We've already talked about how the UFC's new owners don't have the same affinity for Canada that their predecessors once had, letting Rory MacDonald walk and laying off most of the employees in the UFC's Toronto office. And how can you not feel hurt if you're a citizen of the country where the UFC staked its fortunes and hosted frequent, well-stocked events during GSP's title reign? For months you're teased with the promise of your most esteemed countryman starting a run at reclaiming his throne on home turf. Then, in his absence, you have to reckon with the kind of threadbare pay-per-view that the UFC would have had to Frankenstein together back in 2014, when it seemed like every fighter on the roster ended up getting ACL surgery.

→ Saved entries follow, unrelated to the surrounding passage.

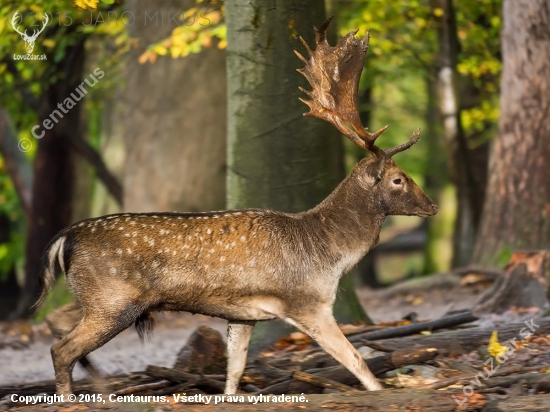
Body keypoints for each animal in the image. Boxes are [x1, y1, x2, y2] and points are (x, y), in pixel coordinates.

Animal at [40, 16, 440, 396]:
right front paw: (382, 389)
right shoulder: (307, 302)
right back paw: (73, 398)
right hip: (113, 300)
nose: (433, 206)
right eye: (398, 179)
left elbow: (235, 370)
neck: (329, 255)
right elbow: (354, 359)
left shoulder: (243, 315)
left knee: (55, 322)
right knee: (61, 348)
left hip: (93, 296)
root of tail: (65, 238)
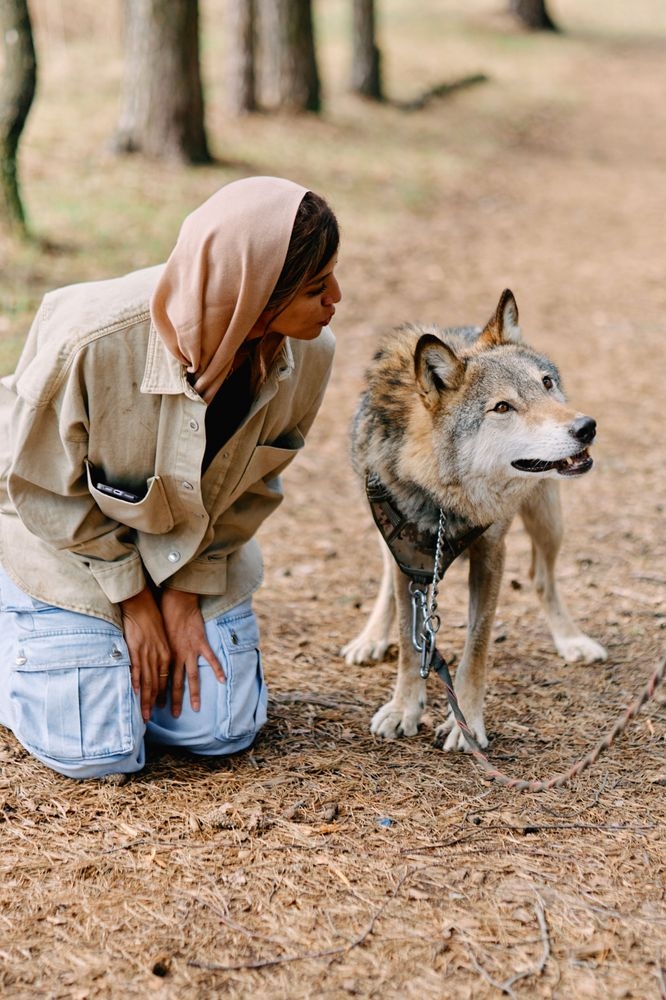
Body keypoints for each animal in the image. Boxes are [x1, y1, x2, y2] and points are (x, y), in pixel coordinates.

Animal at [342, 290, 608, 752]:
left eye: (546, 383)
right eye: (502, 407)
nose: (586, 427)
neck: (446, 501)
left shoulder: (490, 553)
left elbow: (477, 645)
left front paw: (465, 724)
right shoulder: (409, 560)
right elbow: (410, 643)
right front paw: (403, 709)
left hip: (548, 519)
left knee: (542, 577)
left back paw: (571, 640)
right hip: (382, 532)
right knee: (385, 584)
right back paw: (371, 638)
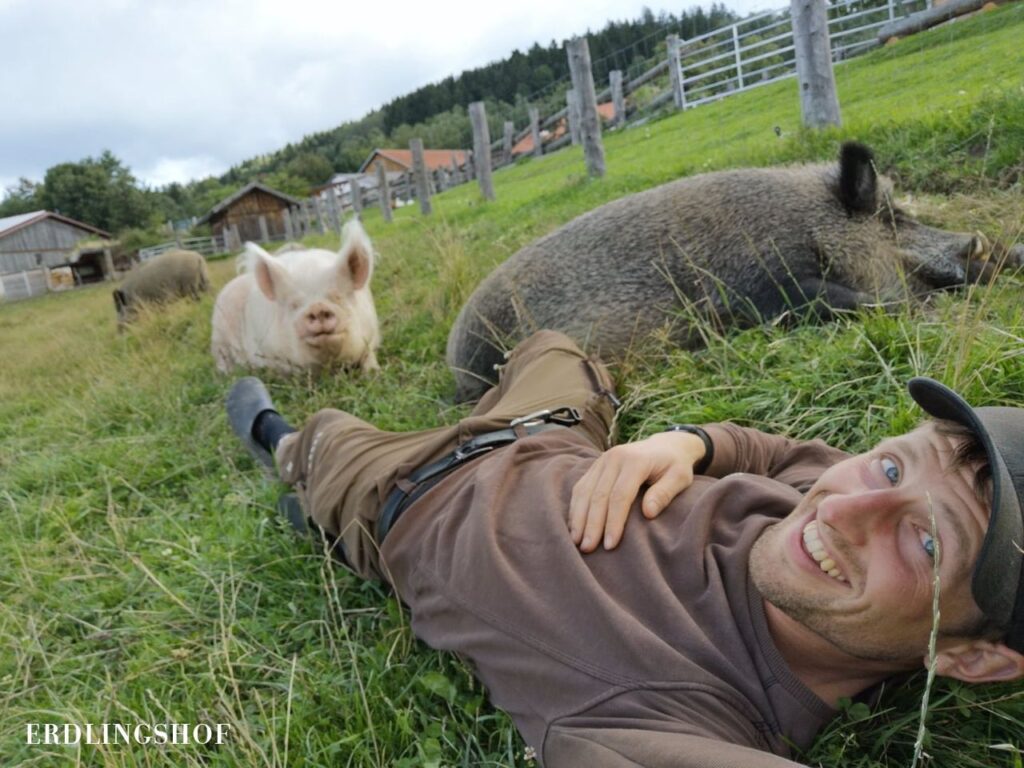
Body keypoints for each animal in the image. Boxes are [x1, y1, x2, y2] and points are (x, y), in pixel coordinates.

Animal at [210, 220, 380, 374]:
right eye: (294, 304)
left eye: (337, 297)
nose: (317, 307)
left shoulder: (372, 333)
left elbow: (369, 355)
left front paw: (373, 373)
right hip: (219, 334)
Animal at [447, 142, 1017, 402]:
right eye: (892, 217)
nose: (997, 247)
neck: (806, 227)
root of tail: (454, 351)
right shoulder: (751, 290)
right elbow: (842, 301)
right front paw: (913, 306)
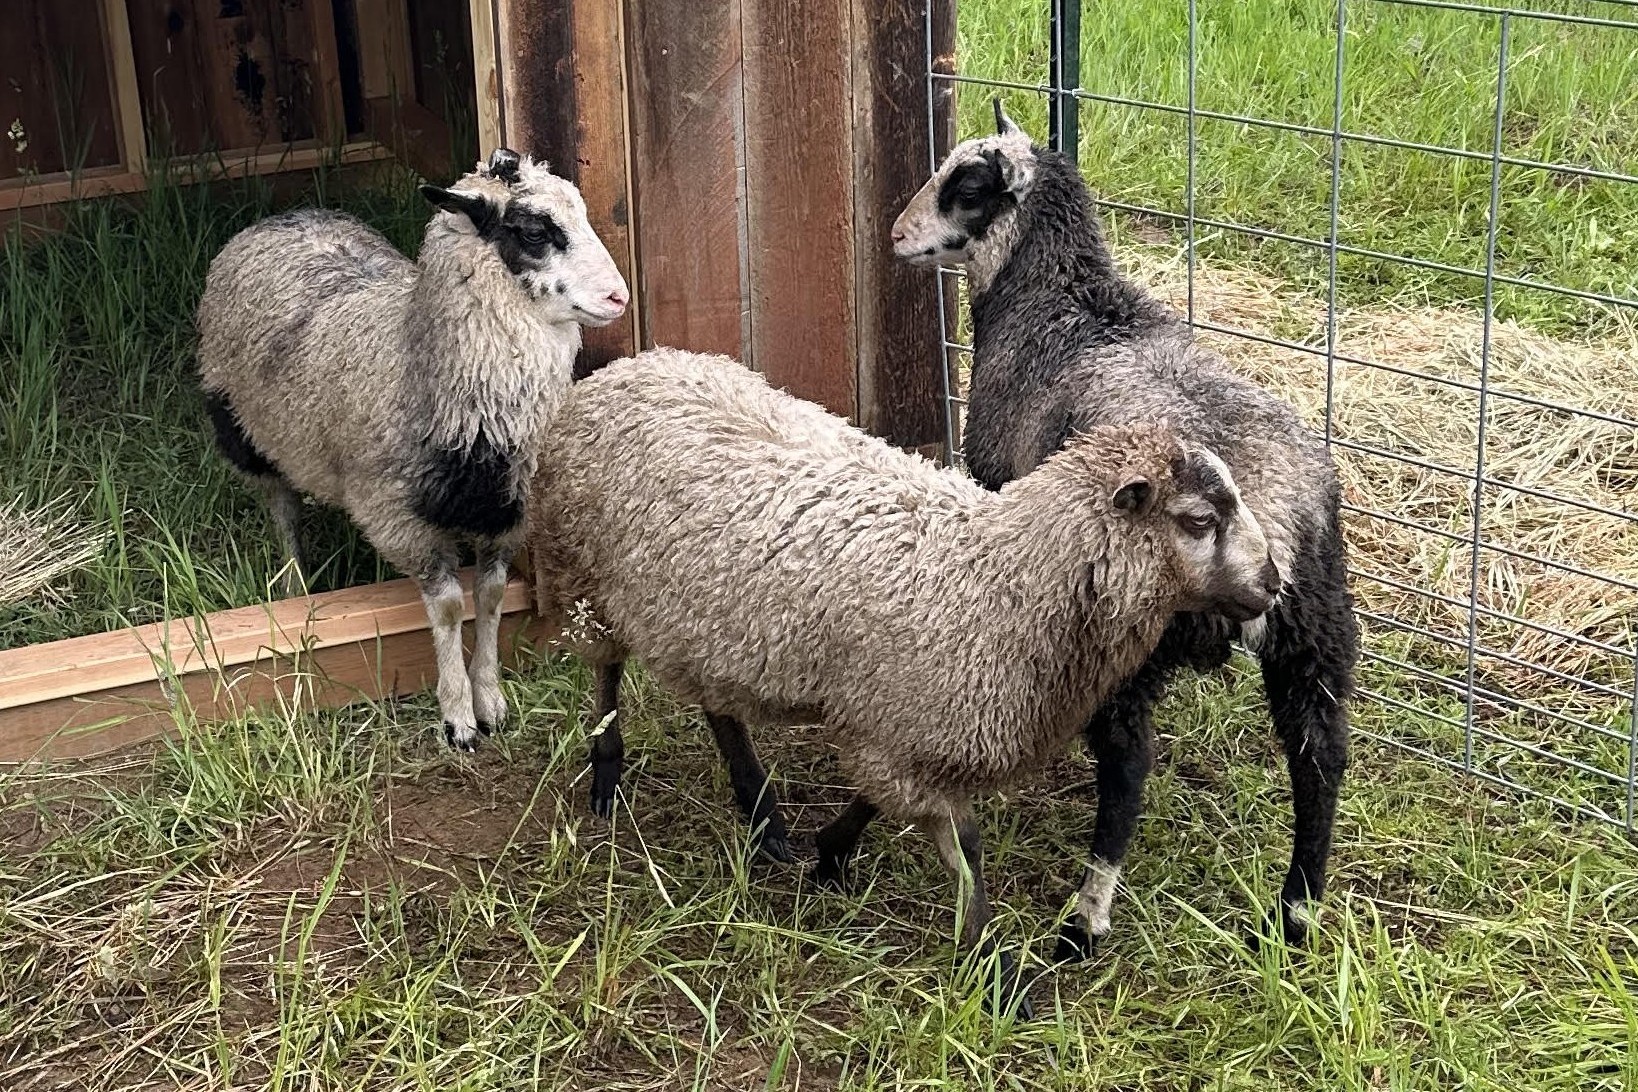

We've been here before. It took Jon Jones pulling out to show how forgettable the rest of the fights scheduled for UFC 151 would have been, teaching the paradoxical lesson that the strength of a pay-per-view card lies less in the headliner than in the top-to-bottom bout order. The thin line-up at UFC 206 is partly a casualty of UFC 205's embarrassment of riches: siphoning even one or two bookings of consequence off of the New York card would have gone a long way toward overshadowing the blah in Toronto. In the meantime, it's hard to know how seriously to take calls to boycott UFC 206, and it's even harder to know whether they'll leave a void in the Air Canada Centre that can't be filled with comp tickets.